Impossible, par ailleurs, de faire l’impasse sur les phénomènes du quiet quitting (démission silencieuse), du bore-out (rupture morale liée à l’ennui au travail) et du brown-out (lié à la perte de sens du poste), qui traduisent tous un état de démotivation et de désengagement avancé vis-à-vis du travail. Force est de constater que les inventions prétendument bienveillantes envers le personnel n’ont visiblement pas fait reculer le mal-être en milieu professionnel.

Privilégier l’autonomie

«L’une des clés pour parvenir à gérer ses équipes avec autorité et bienveillance, c’est la considération.» Traiter ses employés avec respect et estime permet en effet d’entretenir un lien sain entre cadres et subordonnés, poursuit Maxime Morand: «Un exemple que je donne souvent aux entreprises qui sollicitent mes services, c’est de permettre aux subordonnés d’exercer leur métier de façon autonome, en pleine considération de leurs compétences. Lorsque je fais le point avec un employé, c’est lui qui tient les rênes de la conversation.» 

Quant à l’organisation du travail, «il faut appliquer le principe de subsidiarité». Derrière ce terme un peu sibyllin se cache en fait un modèle assez simple: «Ce que l’employé ne peut pas faire, l’équipe le prend en charge, ce que l’équipe ne peut pas faire, c’est le département qui s’en charge et ainsi de suite», résume Maxime Morand.

L’autonomisation des collaborateurs est également préconisés par les auteurs de «La comédie (In)humaine». Une partie nettement trop importante du temps de travail est aujourd’hui saisie par les réunions inutiles, à tel point que certains attendraient le week-end pour pouvoir enfin faire ce pour quoi ils ont été embauchés.

Des séances à rallonge

Non seulement les réunions grignotent copieusement le temps de travail des salariés mais, en plus, elles traduisent un certain manque de confiance des cadres et une volonté de contrôle procédurier, qui ne laisse que peu d’espace au libre-arbitre de chacun. Dans une telle situation, les employés se sentent infantilisés et se retrouvent incapables d’exécuter des tâches autrement que de manière machinale.

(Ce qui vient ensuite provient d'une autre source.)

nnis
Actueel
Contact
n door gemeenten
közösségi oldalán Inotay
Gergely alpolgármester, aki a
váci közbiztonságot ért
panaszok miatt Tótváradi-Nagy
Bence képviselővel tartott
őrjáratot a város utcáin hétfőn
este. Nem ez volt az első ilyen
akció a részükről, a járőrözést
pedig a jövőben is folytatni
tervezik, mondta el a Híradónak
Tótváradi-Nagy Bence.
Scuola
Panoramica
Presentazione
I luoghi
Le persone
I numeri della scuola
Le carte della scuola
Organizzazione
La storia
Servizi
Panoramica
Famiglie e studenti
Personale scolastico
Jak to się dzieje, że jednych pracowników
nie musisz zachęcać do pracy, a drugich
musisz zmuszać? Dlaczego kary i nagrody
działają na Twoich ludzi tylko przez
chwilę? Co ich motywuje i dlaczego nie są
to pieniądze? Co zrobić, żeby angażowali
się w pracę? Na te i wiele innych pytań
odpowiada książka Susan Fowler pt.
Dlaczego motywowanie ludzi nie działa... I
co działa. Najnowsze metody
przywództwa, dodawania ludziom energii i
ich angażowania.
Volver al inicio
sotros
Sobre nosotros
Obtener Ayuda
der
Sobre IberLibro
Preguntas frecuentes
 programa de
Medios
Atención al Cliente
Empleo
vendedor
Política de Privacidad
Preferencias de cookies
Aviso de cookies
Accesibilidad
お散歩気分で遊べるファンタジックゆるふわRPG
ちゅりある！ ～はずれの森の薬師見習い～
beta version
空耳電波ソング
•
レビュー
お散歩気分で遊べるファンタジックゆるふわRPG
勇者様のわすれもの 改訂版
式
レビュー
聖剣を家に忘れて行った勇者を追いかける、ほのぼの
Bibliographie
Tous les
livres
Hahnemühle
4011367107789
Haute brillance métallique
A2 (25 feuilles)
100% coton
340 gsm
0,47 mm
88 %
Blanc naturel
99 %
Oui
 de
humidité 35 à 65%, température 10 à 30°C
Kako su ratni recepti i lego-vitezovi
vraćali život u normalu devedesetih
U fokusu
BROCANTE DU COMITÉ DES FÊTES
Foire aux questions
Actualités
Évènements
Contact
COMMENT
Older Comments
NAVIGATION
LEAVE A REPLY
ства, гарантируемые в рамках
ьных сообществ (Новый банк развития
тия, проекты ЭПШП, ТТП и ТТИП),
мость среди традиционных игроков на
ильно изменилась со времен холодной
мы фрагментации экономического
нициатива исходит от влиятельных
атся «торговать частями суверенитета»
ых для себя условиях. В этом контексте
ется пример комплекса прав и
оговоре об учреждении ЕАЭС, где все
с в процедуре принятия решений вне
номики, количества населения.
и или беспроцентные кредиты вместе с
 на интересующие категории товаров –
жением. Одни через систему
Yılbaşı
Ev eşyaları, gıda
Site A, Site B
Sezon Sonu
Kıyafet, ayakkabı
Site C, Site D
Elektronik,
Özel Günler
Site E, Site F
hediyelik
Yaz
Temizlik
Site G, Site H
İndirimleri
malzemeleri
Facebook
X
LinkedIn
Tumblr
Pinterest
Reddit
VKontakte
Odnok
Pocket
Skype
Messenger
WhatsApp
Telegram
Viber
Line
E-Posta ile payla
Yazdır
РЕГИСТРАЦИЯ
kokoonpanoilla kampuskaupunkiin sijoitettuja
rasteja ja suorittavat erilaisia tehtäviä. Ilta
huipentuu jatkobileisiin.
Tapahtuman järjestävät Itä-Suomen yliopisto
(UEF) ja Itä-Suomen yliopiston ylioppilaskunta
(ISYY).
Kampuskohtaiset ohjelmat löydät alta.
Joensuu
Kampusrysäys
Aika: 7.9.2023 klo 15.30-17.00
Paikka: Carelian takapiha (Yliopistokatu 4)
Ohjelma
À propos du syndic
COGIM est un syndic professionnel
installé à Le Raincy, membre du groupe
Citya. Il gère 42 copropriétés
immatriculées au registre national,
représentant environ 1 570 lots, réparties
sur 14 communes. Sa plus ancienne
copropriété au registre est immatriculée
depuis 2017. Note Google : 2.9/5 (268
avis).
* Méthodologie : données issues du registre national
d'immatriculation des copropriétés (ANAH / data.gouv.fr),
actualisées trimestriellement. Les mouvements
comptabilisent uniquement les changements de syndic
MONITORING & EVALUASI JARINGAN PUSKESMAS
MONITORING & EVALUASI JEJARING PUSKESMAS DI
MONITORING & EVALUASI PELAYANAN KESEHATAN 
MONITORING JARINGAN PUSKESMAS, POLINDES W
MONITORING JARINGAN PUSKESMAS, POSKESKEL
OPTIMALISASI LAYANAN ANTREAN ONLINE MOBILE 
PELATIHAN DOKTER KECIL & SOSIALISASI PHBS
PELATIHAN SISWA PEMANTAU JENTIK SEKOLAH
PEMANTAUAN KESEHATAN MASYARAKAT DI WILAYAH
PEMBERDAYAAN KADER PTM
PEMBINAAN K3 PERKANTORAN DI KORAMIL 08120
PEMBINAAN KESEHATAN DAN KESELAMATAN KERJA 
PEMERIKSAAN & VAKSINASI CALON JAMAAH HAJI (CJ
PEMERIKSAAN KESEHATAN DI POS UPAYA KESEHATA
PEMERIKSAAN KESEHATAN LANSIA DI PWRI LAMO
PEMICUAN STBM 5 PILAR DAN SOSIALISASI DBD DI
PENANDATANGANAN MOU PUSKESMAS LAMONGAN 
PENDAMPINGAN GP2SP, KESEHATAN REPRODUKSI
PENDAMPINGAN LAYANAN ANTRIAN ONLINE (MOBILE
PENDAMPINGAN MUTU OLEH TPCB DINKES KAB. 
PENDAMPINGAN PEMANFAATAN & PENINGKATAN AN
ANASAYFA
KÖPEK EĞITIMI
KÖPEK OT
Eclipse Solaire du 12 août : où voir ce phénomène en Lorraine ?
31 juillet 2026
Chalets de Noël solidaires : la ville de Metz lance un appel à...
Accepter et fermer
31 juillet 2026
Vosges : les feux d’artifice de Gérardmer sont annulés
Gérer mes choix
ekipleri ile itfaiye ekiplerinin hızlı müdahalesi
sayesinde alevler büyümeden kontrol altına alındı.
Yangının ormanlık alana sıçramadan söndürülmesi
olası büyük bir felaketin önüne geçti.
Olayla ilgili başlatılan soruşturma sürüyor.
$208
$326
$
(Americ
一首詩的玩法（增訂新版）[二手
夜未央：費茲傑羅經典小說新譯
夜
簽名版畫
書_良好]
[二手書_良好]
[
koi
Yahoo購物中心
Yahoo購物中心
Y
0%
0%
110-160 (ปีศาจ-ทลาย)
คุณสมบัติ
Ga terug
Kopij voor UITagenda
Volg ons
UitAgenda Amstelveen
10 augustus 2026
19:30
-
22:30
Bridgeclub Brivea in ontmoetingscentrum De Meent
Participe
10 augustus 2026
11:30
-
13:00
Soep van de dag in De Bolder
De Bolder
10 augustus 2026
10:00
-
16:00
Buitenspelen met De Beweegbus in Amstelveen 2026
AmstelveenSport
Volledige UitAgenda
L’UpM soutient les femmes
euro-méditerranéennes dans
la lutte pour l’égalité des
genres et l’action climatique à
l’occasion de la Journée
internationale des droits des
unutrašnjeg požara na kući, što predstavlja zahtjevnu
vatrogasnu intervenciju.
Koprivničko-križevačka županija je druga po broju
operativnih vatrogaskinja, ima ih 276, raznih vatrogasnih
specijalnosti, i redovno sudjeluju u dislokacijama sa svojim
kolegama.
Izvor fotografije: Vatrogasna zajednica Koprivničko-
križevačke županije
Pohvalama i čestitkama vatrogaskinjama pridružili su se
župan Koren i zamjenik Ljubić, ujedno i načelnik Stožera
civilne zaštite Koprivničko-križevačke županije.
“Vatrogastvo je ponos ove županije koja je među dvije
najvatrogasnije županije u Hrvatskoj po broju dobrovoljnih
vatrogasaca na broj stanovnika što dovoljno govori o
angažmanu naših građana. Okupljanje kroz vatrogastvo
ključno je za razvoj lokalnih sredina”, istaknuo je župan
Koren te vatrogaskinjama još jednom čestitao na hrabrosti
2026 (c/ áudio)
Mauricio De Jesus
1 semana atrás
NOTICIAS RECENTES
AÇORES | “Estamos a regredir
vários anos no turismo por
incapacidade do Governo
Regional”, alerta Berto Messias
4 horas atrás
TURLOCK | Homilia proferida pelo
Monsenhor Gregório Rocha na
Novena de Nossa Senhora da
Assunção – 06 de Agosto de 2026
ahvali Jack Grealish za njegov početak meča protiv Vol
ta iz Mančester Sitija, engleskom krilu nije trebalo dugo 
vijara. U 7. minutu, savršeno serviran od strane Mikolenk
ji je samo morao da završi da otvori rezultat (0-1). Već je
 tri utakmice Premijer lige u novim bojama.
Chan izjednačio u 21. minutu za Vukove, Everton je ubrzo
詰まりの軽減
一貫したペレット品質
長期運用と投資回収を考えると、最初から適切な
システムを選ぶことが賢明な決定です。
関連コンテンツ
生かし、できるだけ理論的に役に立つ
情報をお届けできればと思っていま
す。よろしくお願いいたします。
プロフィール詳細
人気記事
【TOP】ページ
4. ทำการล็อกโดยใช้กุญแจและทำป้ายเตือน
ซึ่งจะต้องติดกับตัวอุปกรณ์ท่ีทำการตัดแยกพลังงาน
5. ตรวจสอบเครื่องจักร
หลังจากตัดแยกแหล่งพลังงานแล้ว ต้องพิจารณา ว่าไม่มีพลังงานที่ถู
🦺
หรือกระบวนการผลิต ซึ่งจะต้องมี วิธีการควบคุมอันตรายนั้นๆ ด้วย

Pour y remédier, Maxime Morand table sur une meilleure préparation des leaders, qui manquent parfois de savoir-faire en matière de gestion. Un constat partagé par Nicolas Bouzou et Julia de Funès, qui soulignent toutefois que les salariés doivent aussi prendre leurs responsabilités et oser dénoncer les dérives de pratiques managériales faussement bénéfiques ou carrément avilissantes.